There is a wealth of resources available to help churches worship or learn in a Christian context outdoors. You may well find that your own denomination or favourite publisher has produced their own resources, but here are a few suggestions below.
There is a large collection of devotional pieces drawing on scientific and outdoorsy themes on Faraday Churches.
Rachel Oates, who was the Environmental Coordinator at Lee Abbey, explores the principle of participating in creation’s worship in her ‘Praying with Creation’ activity – which anyone could do in their own garden or local park (which includes a link to the prayer activity instructions at the bottom of the page).

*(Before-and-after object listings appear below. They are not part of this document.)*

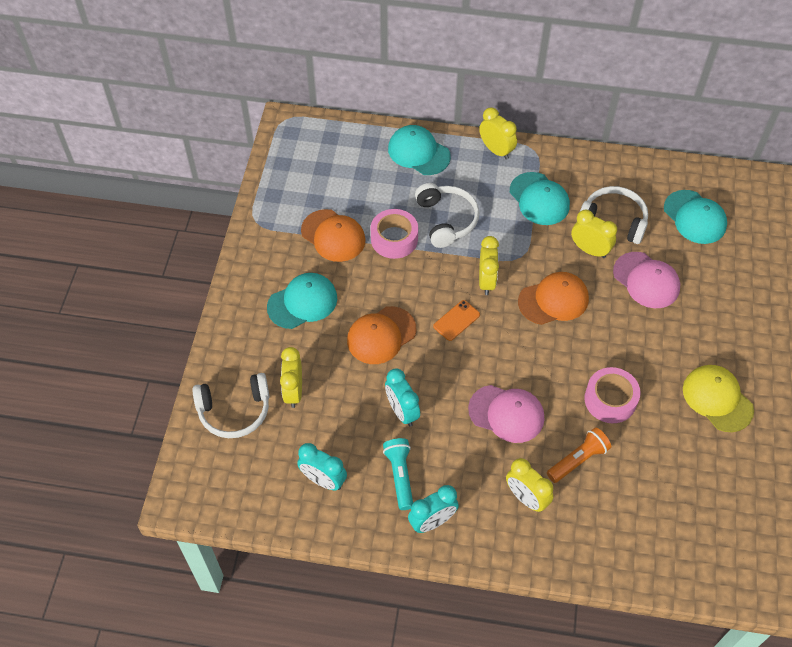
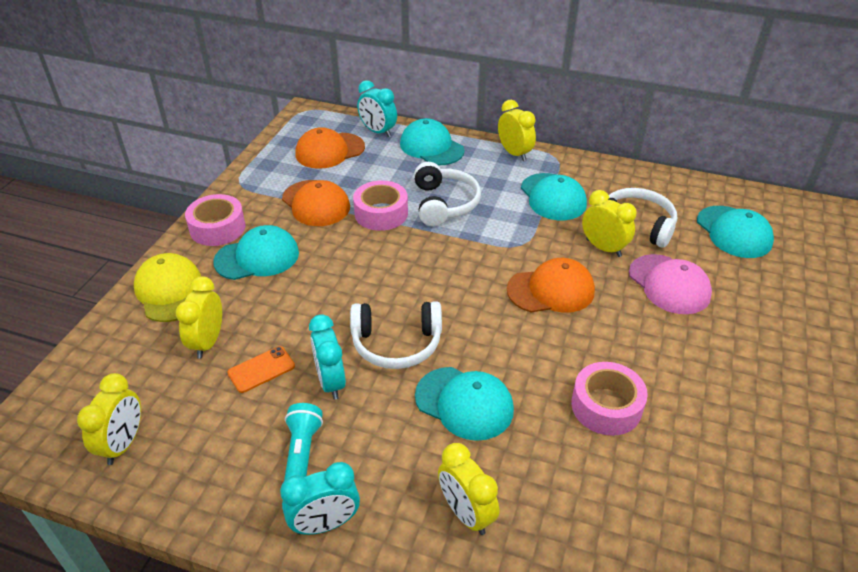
camera: 10 degrees right, 15 degrees down
(234, 411) = (129, 352): white headphones -> white headphones (396, 343)
(256, 276) = (217, 228): none -> pink tape
(323, 480) = (200, 447): turquoise clock -> turquoise clock (378, 131)
(381, 335) = (334, 299): orange cap -> orange cap (330, 151)
(456, 320) = (428, 296): orange phone -> orange phone (261, 369)
(486, 281) = (474, 262): yellow clock -> yellow clock (123, 444)
(506, 413) = (464, 403): pink cap -> turquoise cap
(578, 460) = (550, 474): orange flashlight -> none
(717, 399) = (756, 426): yellow cap -> yellow cap (170, 291)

Rachel Summers is a forest school teacher who has written a series of books: Wild Worship, Wild Lent and Wild Advent (Kevin Mayhew, £7.99 each), which I have often featured on Faraday Churches. The Lent and Advent books contain a series of two-page sessions, each of which which includes two devotional thoughts and a description of an activity to do (many are very simple and won’t take much – if any – preparation). Wild Worship contains several extra ‘make or do’ activities for each session, as well as Bible readings, songs and ways to pray , as well as a devotional thought and main activity. Kevin Mayhew also recently published a book of weekly devotions, God in the Garden, as part of the same series.

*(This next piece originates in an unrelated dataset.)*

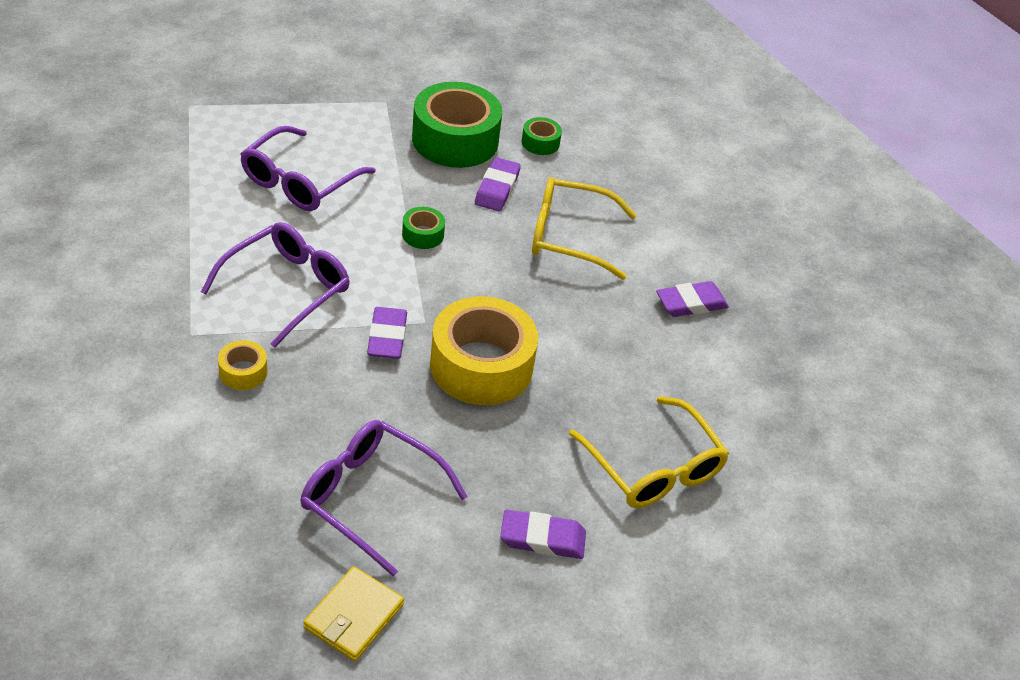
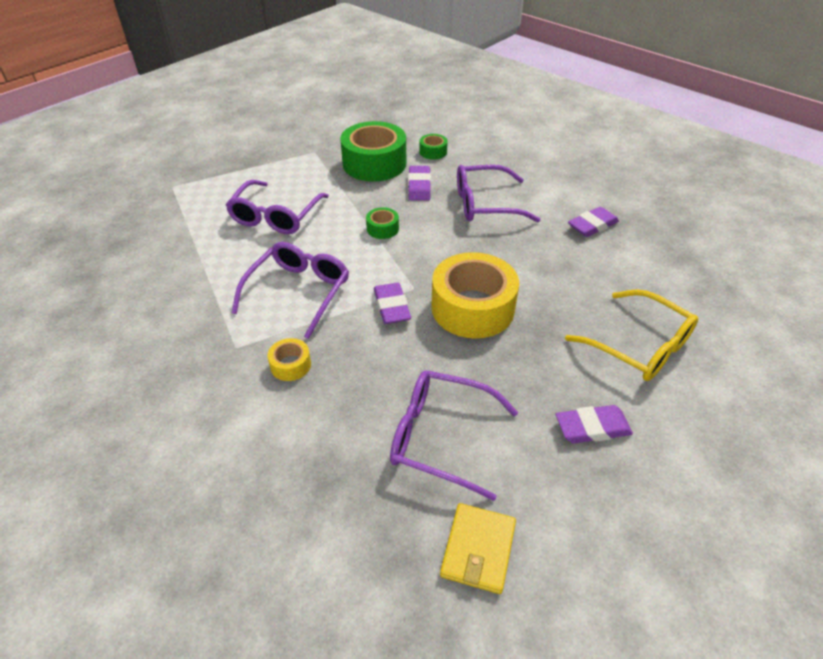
camera: 10 degrees left, 0 degrees up
(568, 236) = (485, 204): yellow glasses -> purple glasses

Sam and Sara Hargreaves of Engage Worship regularly run worship times outdoors, and have produced Outdoor Worship (paper book/pdf £6/£5, with some free online content). The activities would work well for children and young people as well as adults, and include some simple reflective activities as well as plenty that involve a bit more interactivity, time or equipment, such as playing games, geocaching or cooking over a bonfire.
Outdoor Church (BRF, £8.99) is by Rev Sally Welch, who is experienced in both working with families and children, and writing prayer and worship materials. This book provides five all-age sessions for each season of the year.

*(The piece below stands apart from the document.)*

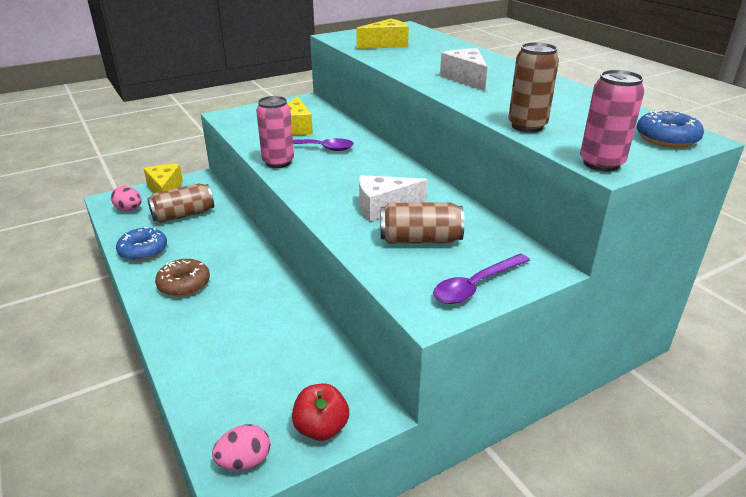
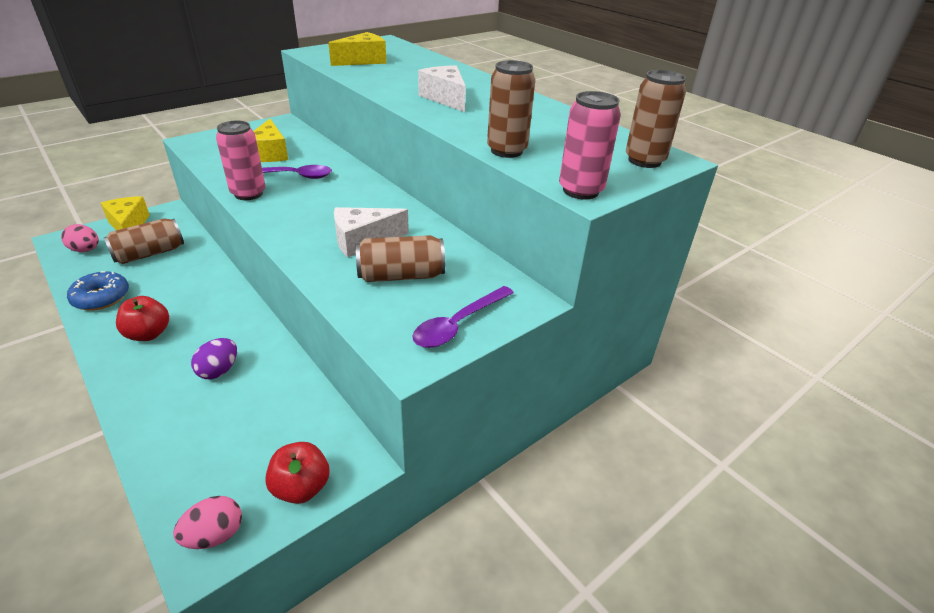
camera: 10 degrees left, 5 degrees up
(184, 284) = (149, 334): brown donut -> red apple
(246, 320) = (219, 371): none -> purple egg
(666, 138) = (644, 161): blue donut -> brown can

Creative Ideas for Wild Church (Canterbury Press, £19.99) is by Mary Jackson, a teacher and landscape architect, and Juno Hollyhock who is Executive Director of Learning Through Landscapes – a charity dedicated to enhancing outdoor play and learning for children. It contains a series of more detailed service plans including liturgy, prayers, talk outlines, activities and song ideas.
One of the most well-known books on outdoor worship is Bruce Stanley’s Forest Church. Unlike the above resources which are more evangelical or mainstream, Stanley’s expression of Christianity draws on panentheism and pagan spirituality. His writing contains insights that any Christian leader will find helpful in thinking about how to worship God. He also includes plenty of practical advice and ideas for activities, based on his own long experience of running Forest Church groups.
Grove Booklet by Cate Williams on the principles and practice of Forest Church
Church of England resources for, and about, outdoor worship
Joy in Enough on outdoor worship, with further recommended resources
Another outdoor worship book from the US (mainstream, contains liturgies for a wide range of outdoor services, as well as Biblical precedents for outdoor worship and information about liturgical gardens).
An evangelical perspective on outdoor worship movements
There is more to explore online!
 If it’s even possible to put them on a linear spectrum or neatly categories very diverse groups of people, which I suspect it isn’t.
 I am using the word ‘Worship’ here in a fairly broad sense, meaning the things we do when we gather together as a churches – prayer, singing, teaching, silence: any of the ways we use to meet, learn about or interact with God when we get together, as well as the times of more relaxed fellowship that inevitably proceed and follow our more formal activities (when that is possible).